Rüptür ve dekolman gibi Descemet membranının (DM) bütünlüğünün bozulduğu durumlar, kornea ödemi ve DM katlantılarına bağlı görme kaybı ile kendini gösterir. Akut kornea hidropsu, korneal ektazi zemininde DM’nin gerilmesi sonucu gelişen DM rüptür ile karakterizedir. DM rüptürü nedeniyle aköz sıvının kornea stroması ve kornea epiteline girmesi mümkün olur. DM spontan olarak bütünlüğünü kazansa da ciddi görme kaybı, görme semptomları ve uzun hastalık süresi nedeniyle yaşam kalitesini olumsuz etkilemekte ve önemli görme morbiditesine neden olmaktadır.

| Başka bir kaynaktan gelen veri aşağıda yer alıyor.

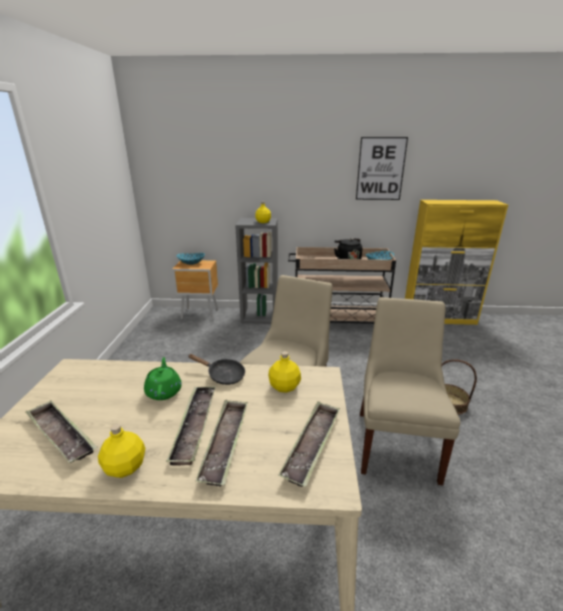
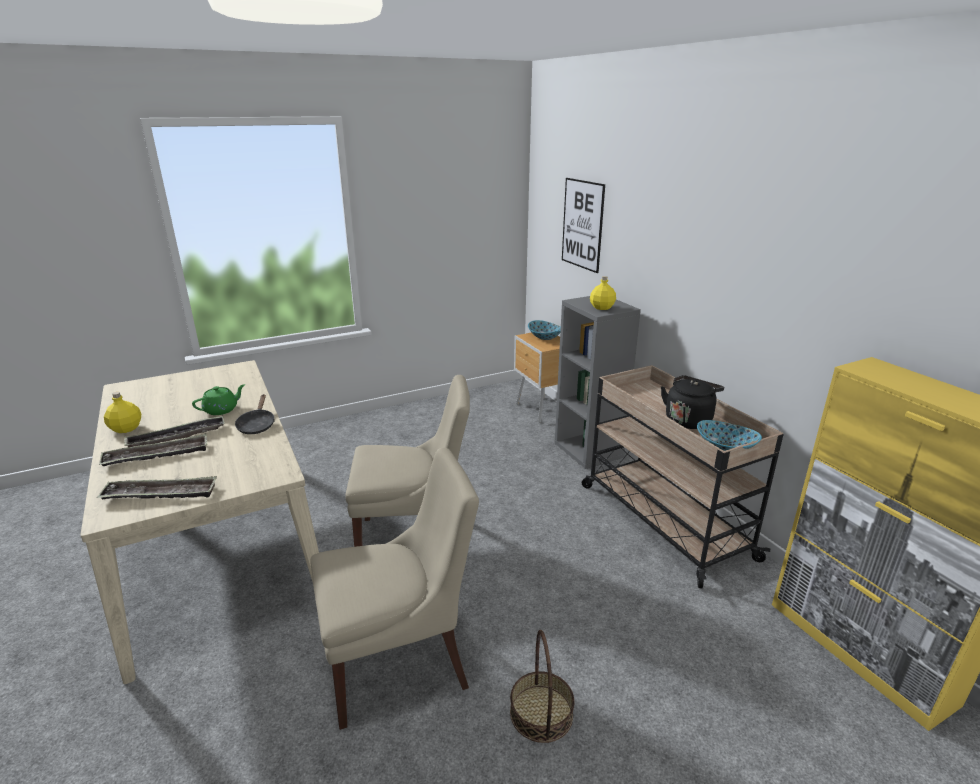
camera: 60 degrees right, 0 degrees up
tray [25,401,98,463] -> none
yellow bottle [268,351,301,393] -> none
picture [356,137,408,200] -> picture moved to [562,178,605,273]

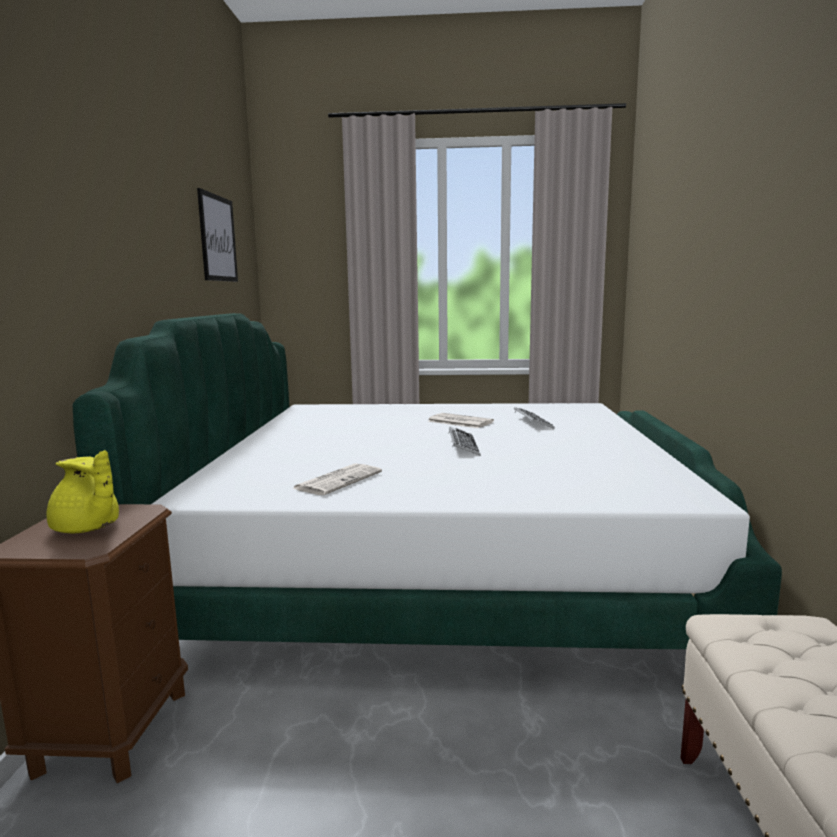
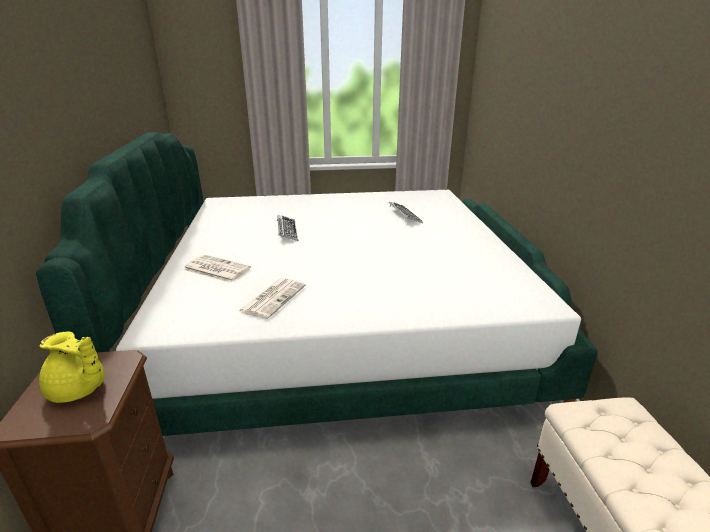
camera: 10 degrees left, 15 degrees up
picture [197,188,238,282] -> none
newspaper [428,413,494,428] -> newspaper moved to [183,255,251,283]
keyboard [448,427,481,456] -> keyboard moved to [277,215,298,241]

Keratoglobus ve keratokonus nedeni ile akut hidrops gelişen ve ön kamaraya izo-ekspansil %14’lük C3F8 enjeksiyonu ile tedavi edilen iki olgu ile biri keratoglobus nedeni ile hidrops geçirmiş ve kronikleşmiş ön segment optik koherens tomografide çoklu stromal yarıklarla komplike olan ve diğeri katarakt cerrahisi sonrası kronik geniş DM dekolmanı gelişen iki olgu korneal kompresif sütürlerle birlikte intrakamaral %14’lük C3F8 enjeksiyonu ile tedavi edilen dört hastaya ait tedavi yanıtlarını değerlendiren Özcan ve Özlenen Uçakhan, tüm olgularda, DM’nın cerrahi müdahale ile tamamen ve etkili bir şekilde yatıştığını bildirmiştir. Yazarlar korneal hidropsun intrakamaral gaz enjeksiyonu ve kompresif korneal sütürler ile cerrahi tedavisinin, hızlı, semptomatik rahatlama, daha iyi görsel rehabilitasyon ile daha az korneal skarlaşma sağladığına ve bu hasta grubunda kornea nakli ihtiyacını azaltabildiğine dikkat çekmişlerdir (bakınız sayfa 64-68).

Arıcı ve ark., konjonktival otogreftli sorunsuz pterjium eksizyonu ameliyatı sonrası kornea ödemi tanısıyla yönlendirilen 29 yaşında kadın hastada biyomikroskopik muayenede diffüz kornea ödemi ve DM katlantıları ile birlikte ters şekilde implante edilmiş sağlam greft tespit etmiştir. Hastaya topikal deksametazon verilmesi sonrasında iki hafta içerisinde tam yanıt elde edilmiş, speküler mikroskobik incelemede cerrahi geçiren gözde şiddetli endotel hücre kaybı gözlenmiş, uzun dönem takipte ise görme keskinliğinin 20/50’ye düşmesine sebep olan hafif bir korneal bulanıklık izlenmiştir. Yazarlar bu olgu sunumu ile pterjium cerrahisi sırasında povidon iyodürün dikkatli bir şekilde ortamdan uzaklaştırılması ve olası ciddi komplikasyonlardan uzak durmak adına ön kamaraya penetrasyonundan kaçınılması gerektiğini vurgulamaktadır (bakınız sayfa 69-71).

Akciğer kanserinin tedavisinde sıklıkla kullanılan erlotinib, spesifik olarak epidermal büyüme faktörü reseptörünü hedef alan bir tirozin kinaz inhibitörüdür. Hafif kuru göz sendromundan kornea nakli gerektiren kornea perforasyonuna kadar değişen oküler komplikasyonlara neden olabilmektedir. Mangan, her iki gözde yanma, batma, ağrı, kuruluk ve her iki alt göz kapağının dışa doğru dönmesi şikayetleri ile onkoloji kliniğinden yönlendirilen, küçük hücreli olmayan akciğer kanseri nedeniyle 3 yıl boyunca erlotinib kullanan hastada erlotinib tedavisinin onkoloji bölümünün onayı ile geçici olarak kesilmesi ile ilk haftanın sonunda sikatrisyel ektropiyonu dramatik olarak düzelen ve şikayetleri tamamen gerileyen bir olguyu sunarak onkologlar ve oftalmologlar arasındaki iyi iletişim ile risk değerlendirmesi ve birlikte karar vermenin sistemik ve oküler komplikasyonları azaltabileceğine dikkat çekmiştir (bakınız sayfa 72-74).

Bu yılın ilk sayısındaki makalelerin ilginizi çekip, hekimlik pratiğinizde yol gösterici olacağını umuyoruz.